──────── 対象の文章

四国山地の深さや瀬戸内海の島々の複雑な輪郭に圧倒されていると、まもなく機体が降下しはじめた。ぐるりと旋回して工業地帯を横目に見つつ、飛行機が松山空港に着陸する。同じフライトで来ていた友人のOさんと落ち合い、バス乗り場へと向かう。愛媛は初めてだった。旅の目的は大江健三郎が生まれ育ち、多くの作品の舞台となる「谷間の村」のモデルとなった土地へと向かうこと。大江作品が好きなのは私ではなくOさんの方で、私は2023年のはじめに急に思い立って、Oさんに大江の小説をいくつか借りて読みはじめたような人間だ。感想を言い合いつつ冗談半分で谷間の村に行ってみようかなどと話していたら、春に行くことになった。そう決めた数日後、大江の訃報をOさんから知らされた。このタイミングで旅の計画を進めていいものか、自分に物語舞台を巡る知識も資格もないのではないかと躊躇したものの、今回はOさんの旅に私がついていくだけ、そう自らを納得させ行くことにした。
いくつか借りて読んだ中で、『取り替え子(チェンジリング)』の主人公である長江古義人と、友人である塙吾良との関係性に私は惹かれていた。それは、大江自身と映画監督の伊丹十三との関係を下敷きにしているという。物語で語られる10代の古義人と吾良の関係が、私が高校時代から20歳ごろにかけて強い影響を受けた三島由紀夫『豊饒の海』第一巻『春の雪』の松枝清顕とその友人・本多繁邦、そしてヘルマン・ヘッセ『デミアン』のエーミール・シンクレールと友人・デミアンの関係を想起させるように感じたから(夏目漱石『こころ』の先生とKを加えてもいいのかもしれない)。友情を超えた結びつきを感じさせるそのような男性二人組に、まだ自分の性に向き合うことができずに葛藤していた私は憧れのようなものを抱いていた。その後自分自身の、そして自分の作品におけるクィアな関係性を考える上でも、ある種の参照点として存在し続けた関係性でもあった。いずれも片方が死んでしまう(ように読める)物語で、今考えると呪いのような参照点だ。『取り替え子』でも吾良が死ぬが、先にあげた小説とは決定的に違う何かがあるような気がする。その何かを探りたい、と思った。

────────────────
──────── 提供データ

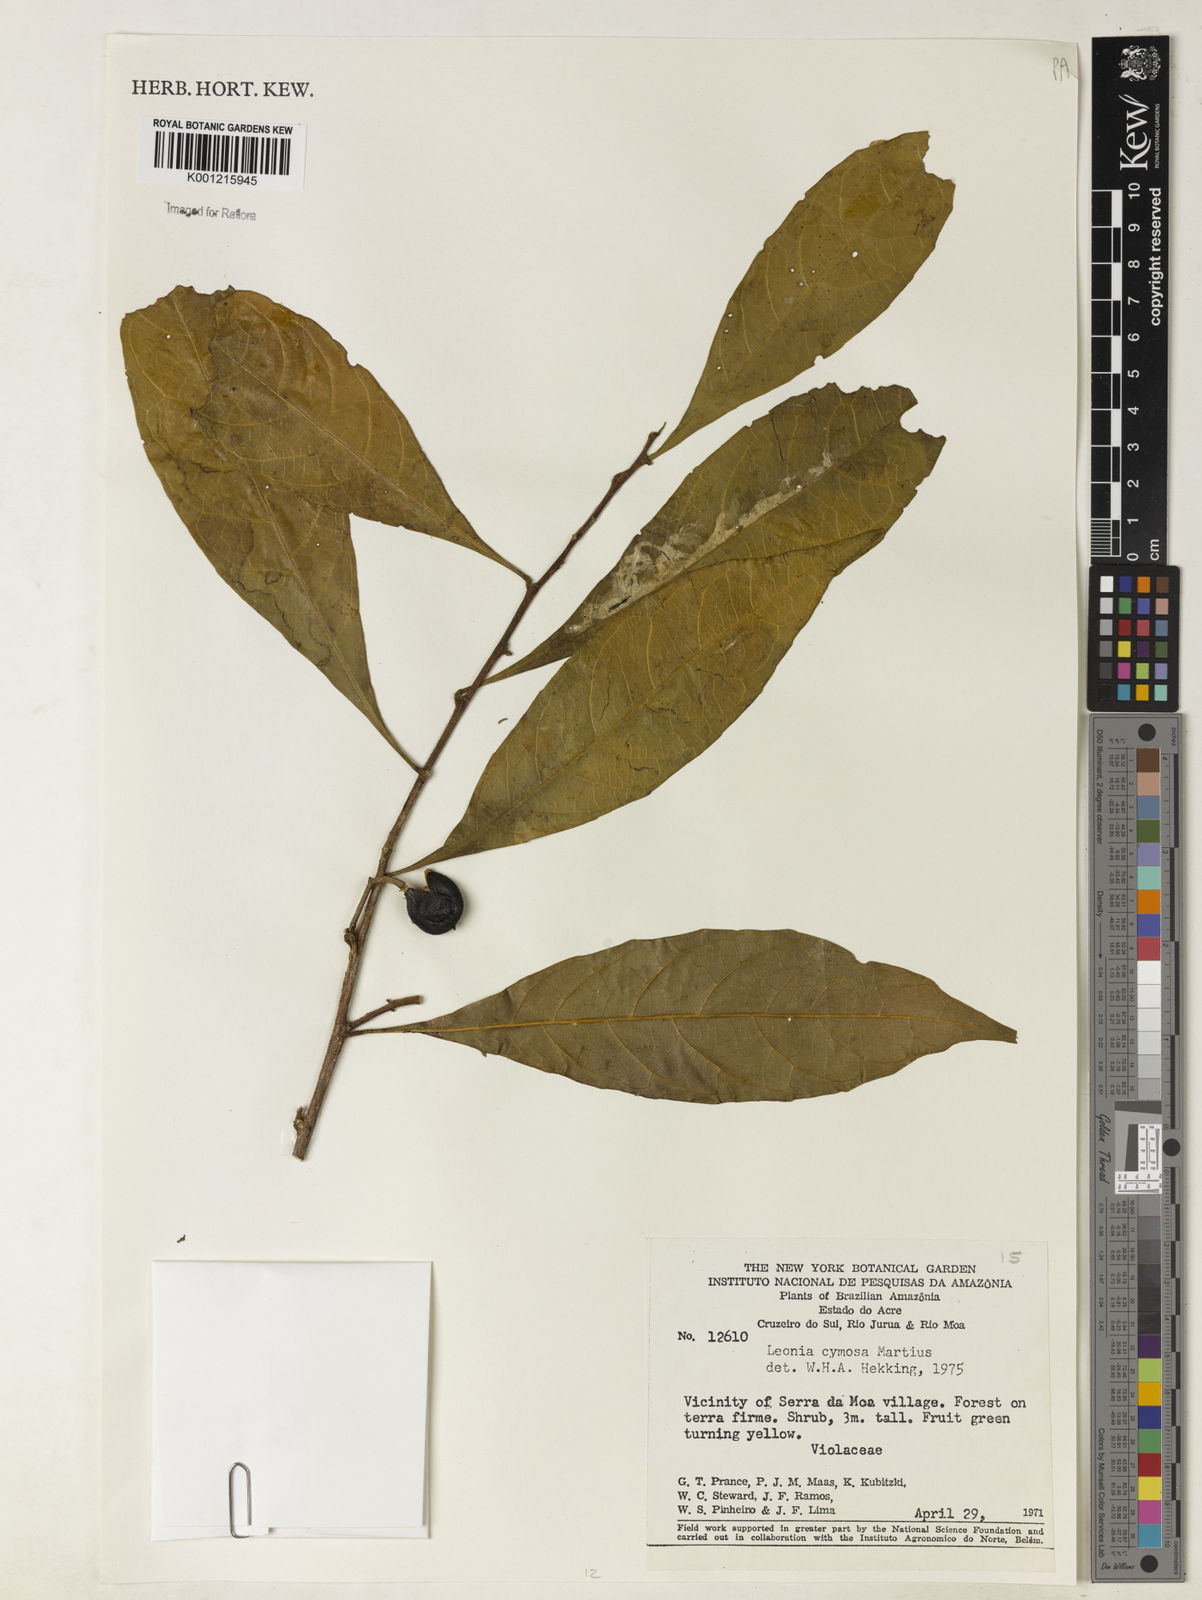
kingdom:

────────────────

課題
• A. 対象の文章に基づき、次の問いに答えよ。
(i) 飛行機が着陸した空港はどこか。
(ii) 『取り替え子(チェンジリング)』の主人公の名前は何か。
(iii) 古義人と吾良の関係は、だれとだれの関係を下敷きにしているとされているか。
• B. 対象の文章のうち、「いくつか借りて読んだ中で、『」から「の何かを探りたい、と思った。」までの部分を一字一句そのまま書き写せ。
• C. 対象の文章で二重かぎかっこ『』に入れて示されている作品名をすべて挙げよ。

演習の解答
• A.
(i) 松山空港
(ii) 長江古義人
(iii) 大江自身と映画監督の伊丹十三

• B.
いくつか借りて読んだ中で、『取り替え子(チェンジリング)』の主人公である長江古義人と、友人である塙吾良との関係性に私は惹かれていた。それは、大江自身と映画監督の伊丹十三との関係を下敷きにしているという。物語で語られる10代の古義人と吾良の関係が、私が高校時代から20歳ごろにかけて強い影響を受けた三島由紀夫『豊饒の海』第一巻『春の雪』の松枝清顕とその友人・本多繁邦、そしてヘルマン・ヘッセ『デミアン』のエーミール・シンクレールと友人・デミアンの関係を想起させるように感じたから(夏目漱石『こころ』の先生とKを加えてもいいのかもしれない)。友情を超えた結びつきを感じさせるそのような男性二人組に、まだ自分の性に向き合うことができずに葛藤していた私は憧れのようなものを抱いていた。その後自分自身の、そして自分の作品におけるクィアな関係性を考える上でも、ある種の参照点として存在し続けた関係性でもあった。いずれも片方が死んでしまう(ように読める)物語で、今考えると呪いのような参照点だ。『取り替え子』でも吾良が死ぬが、先にあげた小説とは決定的に違う何かがあるような気がする。その何かを探りたい、と思った。

• C.
『取り替え子(チェンジリング)』
『豊饒の海』
『春の雪』
『デミアン』
『こころ』